Directors noted that the authorities’ prudent fiscal policies in recent years have created fiscal space to support growth and address infrastructure needs. They agreed that some loosening of the fiscal stance in 2008/09 was appropriate in view of the economic slowdown. At the same time, Directors cautioned that the planned fiscal expansion is sizable, and should not compromise the quality of spending. A less expansionary fiscal stance would allow for a more gradual increase in capital expenditure, while safeguarding fiscal sustainability. Directors welcomed the authorities’ intention to broaden the definition of the public debt target to include publicly guaranteed debt and central government deposits, while stressing the need to keep in place a strong and appropriately defined fiscal anchor. They encouraged the authorities to continue to strengthen public financial management and revenue administration.

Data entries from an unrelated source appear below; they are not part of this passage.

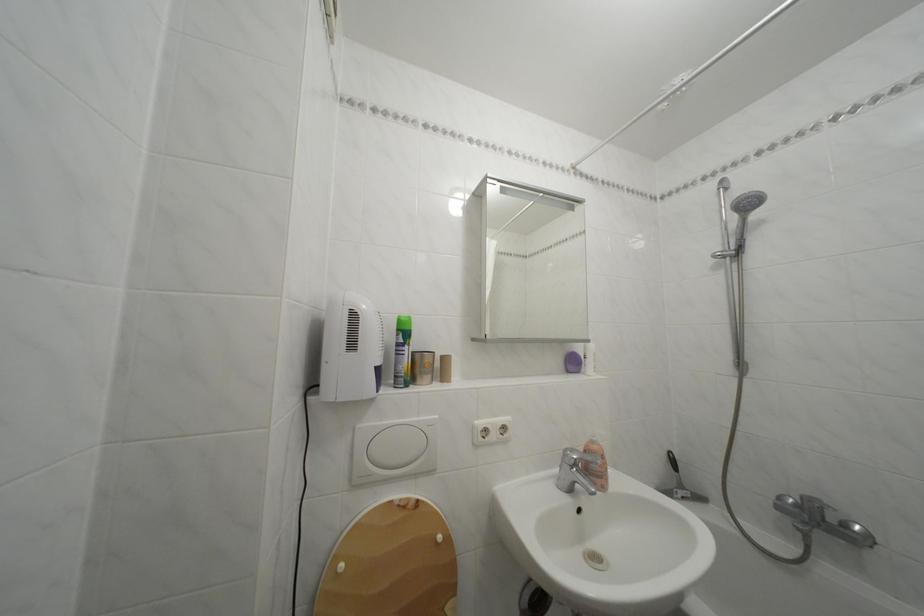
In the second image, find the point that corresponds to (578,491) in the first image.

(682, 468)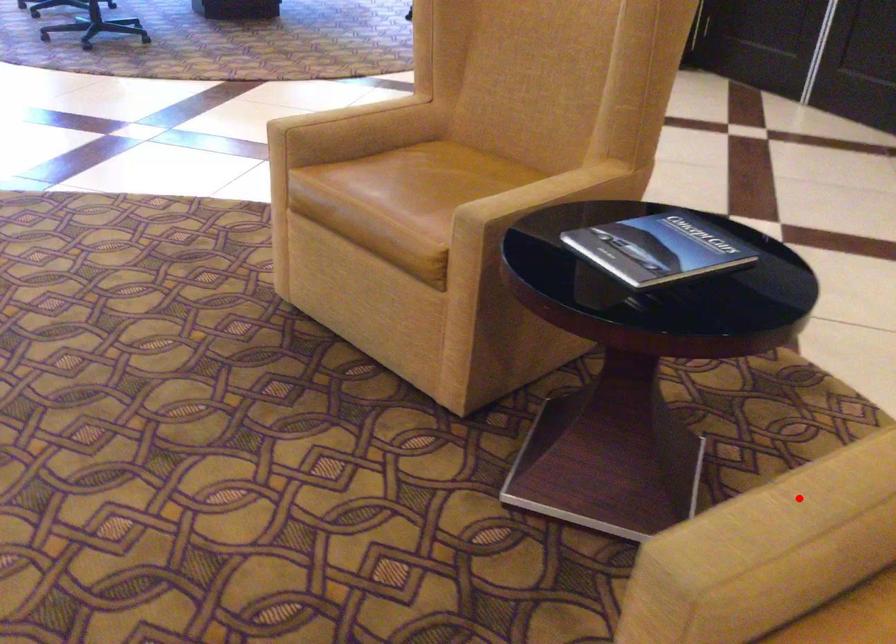
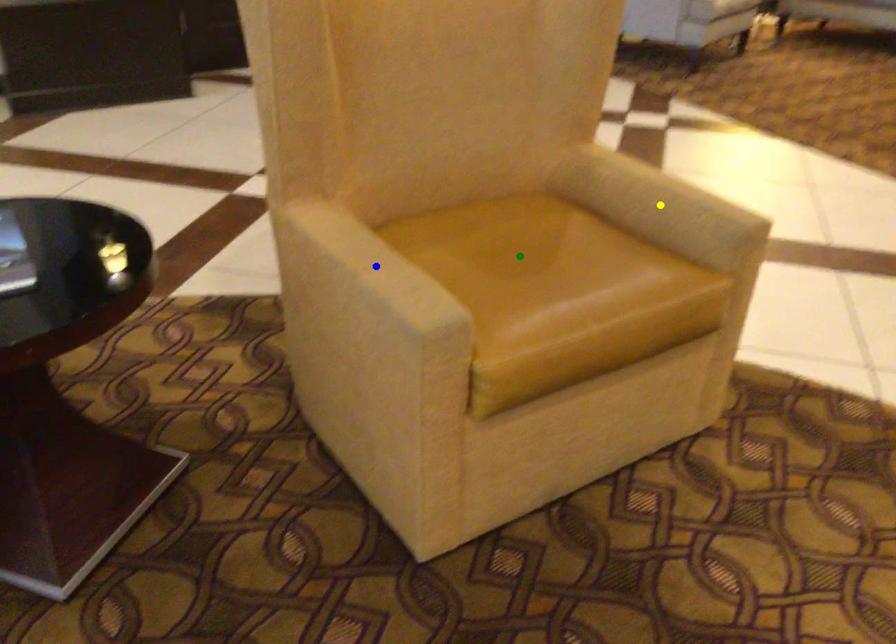
Question: I am providing you with two images of the same scene from different viewpoints. A red point is marked on the first image. You are given multiple points on the second image. Which mark in image 2 goes with the point in image 1?

Choices:
 (A) blue point
 (B) yellow point
 (C) green point

Answer: (A)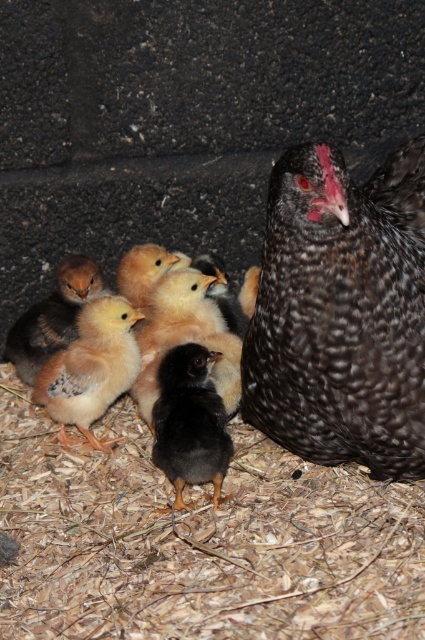
Is point (155, 422) less distant than point (47, 346)?

Yes, point (155, 422) is in front of point (47, 346).

Who is more distant from viewer, (178, 355) or (27, 358)?

The point (27, 358) is behind.

Which is in front, point (218, 422) or point (31, 349)?

Positioned in front is point (218, 422).

Identify the location of black matte chick at center. The width and height of the screenshot is (425, 640). (189, 422).

Is speckled feathered hen at center below yellow downy chick at left?

No, speckled feathered hen at center is not below yellow downy chick at left.

Which is behind, point (331, 212) or point (50, 298)?

Point (50, 298)

Locate an element on the screen. speckled feathered hen at center is located at coordinates (342, 312).

Find the location of a particular element. This screenshot has height=640, width=425. speckled feathered hen at center is located at coordinates (342, 312).

Is speckled feathered hen at center taller than light yellow downy chick at center?

Yes, speckled feathered hen at center is taller than light yellow downy chick at center.

Is speckled feathered hen at center positioned in front of light yellow downy chick at center?

Yes, it is in front of light yellow downy chick at center.

Which is behind, point (345, 349) or point (65, 396)?

Point (65, 396)

Identify the location of speckled feathered hen at center. (342, 312).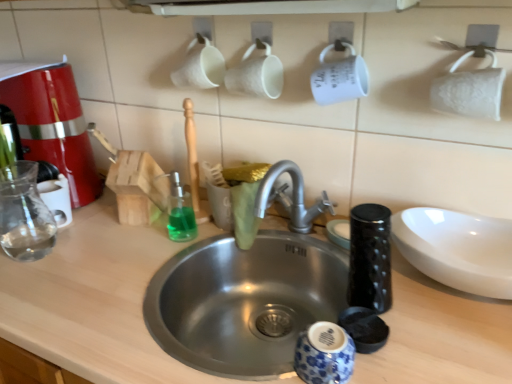
Question: Is transparent glass bottle at left positioned behind clear glass mug at left?

Choices:
 (A) yes
 (B) no

Answer: (B)

Question: Could clear glass mug at left be considered to be inside transparent glass bottle at left?

Choices:
 (A) no
 (B) yes

Answer: (A)

Question: Is transparent glass bottle at left at the left side of clear glass mug at left?

Choices:
 (A) yes
 (B) no

Answer: (A)

Question: From a real-world perspective, is transparent glass bottle at left positioned under clear glass mug at left based on gravity?

Choices:
 (A) yes
 (B) no

Answer: (B)

Question: Is clear glass mug at left at the back of transparent glass bottle at left?

Choices:
 (A) yes
 (B) no

Answer: (A)

Question: Can you confirm if transparent glass bottle at left is positioned to the right of clear glass mug at left?

Choices:
 (A) yes
 (B) no

Answer: (B)

Question: Is transparent glass bottle at left positioned in front of matte red coffee machine at left?

Choices:
 (A) no
 (B) yes

Answer: (B)

Question: Does transparent glass bottle at left have a lesser width compared to matte red coffee machine at left?

Choices:
 (A) no
 (B) yes

Answer: (B)

Question: Is transparent glass bottle at left taller than matte red coffee machine at left?

Choices:
 (A) no
 (B) yes

Answer: (A)

Question: From a real-world perspective, is transparent glass bottle at left positioned under matte red coffee machine at left based on gravity?

Choices:
 (A) yes
 (B) no

Answer: (A)

Question: Is transparent glass bottle at left behind matte red coffee machine at left?

Choices:
 (A) no
 (B) yes

Answer: (A)

Question: Are transparent glass bottle at left and matte red coffee machine at left making contact?

Choices:
 (A) yes
 (B) no

Answer: (B)

Question: Considering the relative sizes of matte red coffee machine at left and stainless steel sink at center in the image provided, is matte red coffee machine at left thinner than stainless steel sink at center?

Choices:
 (A) no
 (B) yes

Answer: (B)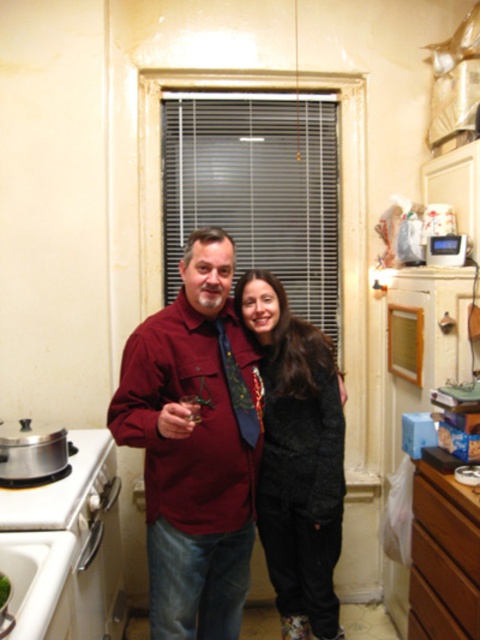
The width and height of the screenshot is (480, 640). Describe the element at coordinates (194, 445) in the screenshot. I see `maroon fabric shirt at center` at that location.

Does point (213, 499) come farther from viewer compared to point (336, 486)?

No, (213, 499) is closer to viewer.

Identify the location of maroon fabric shirt at center. Image resolution: width=480 pixels, height=640 pixels. (194, 445).

The height and width of the screenshot is (640, 480). What do you see at coordinates (297, 458) in the screenshot? I see `black fuzzy coat at center` at bounding box center [297, 458].

Can you confirm if black fuzzy coat at center is shorter than brown wood drawer at lower right?

No, black fuzzy coat at center is not shorter than brown wood drawer at lower right.

Which is in front, point (235, 289) or point (467, 612)?

Point (467, 612) is more forward.

This screenshot has height=640, width=480. Find the location of `black fuzzy coat at center`. black fuzzy coat at center is located at coordinates (297, 458).

Which is more to the right, maroon fabric shirt at center or brown wood drawer at lower right?

From the viewer's perspective, brown wood drawer at lower right appears more on the right side.

Consider the image. Can you confirm if maroon fabric shirt at center is taller than brown wood drawer at lower right?

Correct, maroon fabric shirt at center is much taller as brown wood drawer at lower right.

In order to click on maroon fabric shirt at center in this screenshot , I will do `click(194, 445)`.

You are a GUI agent. You are given a task and a screenshot of the screen. Output one action in this format:
    pyautogui.click(x=<x>, y=<y>)
    Task: Click on the maroon fabric shirt at center
    This screenshot has width=480, height=640.
    Given the screenshot: What is the action you would take?
    pyautogui.click(x=194, y=445)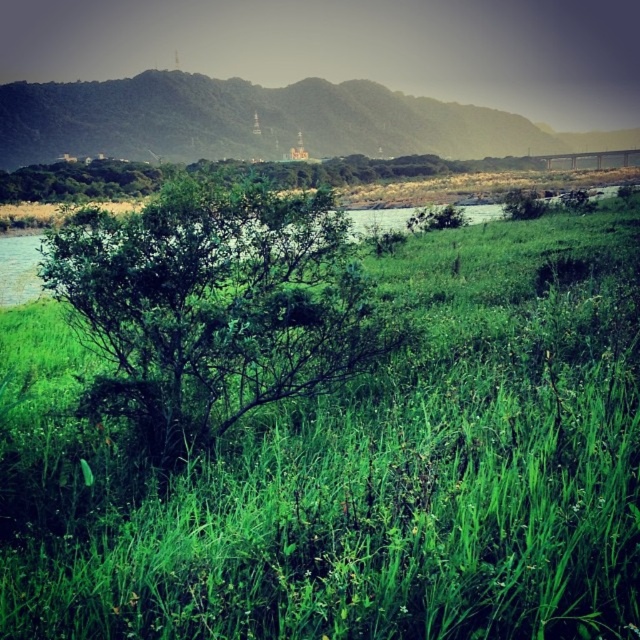
Question: Which point is farther from the camera taking this photo?

Choices:
 (A) (353, 481)
 (B) (237, 364)

Answer: (B)

Question: Which of the following is the closest to the observer?

Choices:
 (A) green leafy grass at center
 (B) green grassy hill at upper center

Answer: (A)

Question: Is green leafy grass at center to the left of green grassy hill at upper center from the viewer's perspective?

Choices:
 (A) no
 (B) yes

Answer: (A)

Question: Is green leafy bush at center wider than green grassy hill at upper center?

Choices:
 (A) yes
 (B) no

Answer: (B)

Question: Which of the following is the farthest from the observer?

Choices:
 (A) (106, 614)
 (B) (275, 150)
 (C) (246, 212)

Answer: (B)

Question: Is green leafy grass at center above green grassy hill at upper center?

Choices:
 (A) no
 (B) yes

Answer: (A)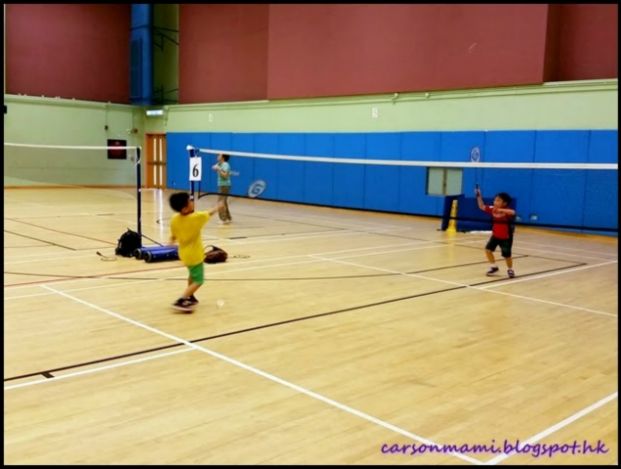
At what (x,y) coordinates should I click in order to perform the action: click on door. Please return your answer as a coordinate pair (x, y). Looking at the image, I should click on (156, 153).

Directors considered that the exchange rate peg to the South African rand continues to serve Namibia well in view of the large trade and capital flows between the two countries. They noted the staff’s assessment that the real effective exchange rate appears broadly in line with equilibrium. While the Bank of Namibia has found some room to deviate from the interest rate policy of the South African Reserve Bank, Directors considered that the peg and close financial links with South Africa are likely to constrain the scope for effective independent monetary policy over the longer-term. In this connection, they stressed the importance of maintaining sufficient international reserves and monitoring closely capital flows so as to adjust interest rates in a timely manner as necessary.

Directors noted that the turbulence in international financial markets has so far had little immediate impact on the banking sector, as banks remain well-capitalized with a low level of non-performing loans. Nonetheless, they urged the authorities to remain vigilant as the economic downturn advances in 2009, especially given a high concentration of real estate and consumer loans.

Directors encouraged the authorities to press ahead with their structural reform agenda so as to improve the country’s competitiveness, diversify the economy, and bolster growth prospects. They noted the authorities’ intention to phase in the tightening in domestic investment requirements for pension fund and life insurance companies, while monitoring the developments closely and making adjustments as necessary to mitigate the risks to institutional investors. Directors encouraged the authorities to implement the planned reforms of state-owned enterprises with a view to reducing their burden on the budget. Sustained further efforts are needed to address the high unemployment and HIV/AIDS challenges.


Namibia: Selected Economic Indicators

 
  2005 2006 2007 2008 Proj.
 
  (Percent)

Change in real GDP

2.5 7.2 4.1 2.9

Change in CPI (end of period)

3.5 6.0 7.1 10.9
  (Percent of GDP)

Overall fiscal deficit/surplus1

-0.4 2.8 4.5 -2.6

Public debt 1

26.0 24.4 18.9 22.0
  (End of period; percent change)

Broad money

9.7 29.8 10.2 15.5

Credit to the private sector

20.1 14.8 12.9 6.1
  (Percent of GDP, unless stated otherwise)

Current account balance

4.7 13.8 9.2 2.0

International reserves (months of imports)

1.4 2.1 3.0 3.7

Exchange rate (Namibia dollar/U.S. dollar, end of period)

6.3 7.0 6.8 9.3
 

Sources: Namibian authorities; and IMF staff estimates.
1 Figures are for fiscal year, which begins April 1.


1 Under Article IV of the IMF's Articles of Agreement, the IMF holds bilateral discussions with members, usually every year. A staff team visits the country, collects economic and financial information, and discusses with officials the country's economic developments and policies. On return to headquarters, the staff prepares a report, which forms the basis for discussion by the Executive Board. At the conclusion of the discussion, the Managing Director, as Chairman of the Board, summarizes the views of Executive Directors, and this summary is transmitted to the country's authorities.